[Start of RECORDS FOR PROCESSING]

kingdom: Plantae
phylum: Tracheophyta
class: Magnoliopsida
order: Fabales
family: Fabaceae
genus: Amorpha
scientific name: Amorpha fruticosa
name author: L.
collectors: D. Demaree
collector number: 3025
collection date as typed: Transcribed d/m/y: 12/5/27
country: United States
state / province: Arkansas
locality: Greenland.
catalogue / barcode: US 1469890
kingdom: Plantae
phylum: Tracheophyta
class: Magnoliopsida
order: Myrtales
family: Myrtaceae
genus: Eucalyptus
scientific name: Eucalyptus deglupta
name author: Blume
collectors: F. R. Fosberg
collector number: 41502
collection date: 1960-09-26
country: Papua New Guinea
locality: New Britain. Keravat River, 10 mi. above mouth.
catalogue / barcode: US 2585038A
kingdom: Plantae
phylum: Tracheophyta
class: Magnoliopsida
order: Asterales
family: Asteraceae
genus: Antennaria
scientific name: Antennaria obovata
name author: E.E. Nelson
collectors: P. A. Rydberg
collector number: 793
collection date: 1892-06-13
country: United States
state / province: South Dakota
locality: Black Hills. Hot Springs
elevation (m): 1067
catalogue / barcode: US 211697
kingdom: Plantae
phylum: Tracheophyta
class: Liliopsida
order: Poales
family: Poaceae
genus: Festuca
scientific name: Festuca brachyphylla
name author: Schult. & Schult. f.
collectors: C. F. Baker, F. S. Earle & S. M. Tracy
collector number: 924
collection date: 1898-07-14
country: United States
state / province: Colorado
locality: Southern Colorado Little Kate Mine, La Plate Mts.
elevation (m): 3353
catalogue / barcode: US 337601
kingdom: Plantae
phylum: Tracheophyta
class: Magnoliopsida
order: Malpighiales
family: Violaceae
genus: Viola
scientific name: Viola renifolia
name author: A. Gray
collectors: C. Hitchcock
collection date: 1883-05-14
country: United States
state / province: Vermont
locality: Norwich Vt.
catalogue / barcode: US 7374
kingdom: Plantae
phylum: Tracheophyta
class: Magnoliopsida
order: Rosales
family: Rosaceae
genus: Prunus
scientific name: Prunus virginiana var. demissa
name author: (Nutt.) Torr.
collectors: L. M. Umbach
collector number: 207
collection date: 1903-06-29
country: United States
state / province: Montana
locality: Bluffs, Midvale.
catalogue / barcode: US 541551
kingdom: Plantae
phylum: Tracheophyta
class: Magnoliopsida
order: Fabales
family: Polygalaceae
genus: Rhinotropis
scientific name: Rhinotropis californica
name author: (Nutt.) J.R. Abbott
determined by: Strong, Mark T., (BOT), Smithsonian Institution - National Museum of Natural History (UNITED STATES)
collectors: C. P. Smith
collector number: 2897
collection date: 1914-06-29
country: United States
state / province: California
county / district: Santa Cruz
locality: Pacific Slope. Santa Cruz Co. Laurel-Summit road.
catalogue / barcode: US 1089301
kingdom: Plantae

[End of RECORDS FOR PROCESSING]

**DESCRIPTION OF THE TASK:** Retype every line of all the items above, character for character, with nothing changed.

**EXERCISE SOLUTION:**
kingdom: Plantae
phylum: Tracheophyta
class: Magnoliopsida
order: Fabales
family: Fabaceae
genus: Amorpha
scientific name: Amorpha fruticosa
name author: L.
collectors: D. Demaree
collector number: 3025
collection date as typed: Transcribed d/m/y: 12/5/27
country: United States
state / province: Arkansas
locality: Greenland.
catalogue / barcode: US 1469890
kingdom: Plantae
phylum: Tracheophyta
class: Magnoliopsida
order: Myrtales
family: Myrtaceae
genus: Eucalyptus
scientific name: Eucalyptus deglupta
name author: Blume
collectors: F. R. Fosberg
collector number: 41502
collection date: 1960-09-26
country: Papua New Guinea
locality: New Britain. Keravat River, 10 mi. above mouth.
catalogue / barcode: US 2585038A
kingdom: Plantae
phylum: Tracheophyta
class: Magnoliopsida
order: Asterales
family: Asteraceae
genus: Antennaria
scientific name: Antennaria obovata
name author: E.E. Nelson
collectors: P. A. Rydberg
collector number: 793
collection date: 1892-06-13
country: United States
state / province: South Dakota
locality: Black Hills. Hot Springs
elevation (m): 1067
catalogue / barcode: US 211697
kingdom: Plantae
phylum: Tracheophyta
class: Liliopsida
order: Poales
family: Poaceae
genus: Festuca
scientific name: Festuca brachyphylla
name author: Schult. & Schult. f.
collectors: C. F. Baker, F. S. Earle & S. M. Tracy
collector number: 924
collection date: 1898-07-14
country: United States
state / province: Colorado
locality: Southern Colorado Little Kate Mine, La Plate Mts.
elevation (m): 3353
catalogue / barcode: US 337601
kingdom: Plantae
phylum: Tracheophyta
class: Magnoliopsida
order: Malpighiales
family: Violaceae
genus: Viola
scientific name: Viola renifolia
name author: A. Gray
collectors: C. Hitchcock
collection date: 1883-05-14
country: United States
state / province: Vermont
locality: Norwich Vt.
catalogue / barcode: US 7374
kingdom: Plantae
phylum: Tracheophyta
class: Magnoliopsida
order: Rosales
family: Rosaceae
genus: Prunus
scientific name: Prunus virginiana var. demissa
name author: (Nutt.) Torr.
collectors: L. M. Umbach
collector number: 207
collection date: 1903-06-29
country: United States
state / province: Montana
locality: Bluffs, Midvale.
catalogue / barcode: US 541551
kingdom: Plantae
phylum: Tracheophyta
class: Magnoliopsida
order: Fabales
family: Polygalaceae
genus: Rhinotropis
scientific name: Rhinotropis californica
name author: (Nutt.) J.R. Abbott
determined by: Strong, Mark T., (BOT), Smithsonian Institution - National Museum of Natural History (UNITED STATES)
collectors: C. P. Smith
collector number: 2897
collection date: 1914-06-29
country: United States
state / province: California
county / district: Santa Cruz
locality: Pacific Slope. Santa Cruz Co. Laurel-Summit road.
catalogue / barcode: US 1089301
kingdom: Plantae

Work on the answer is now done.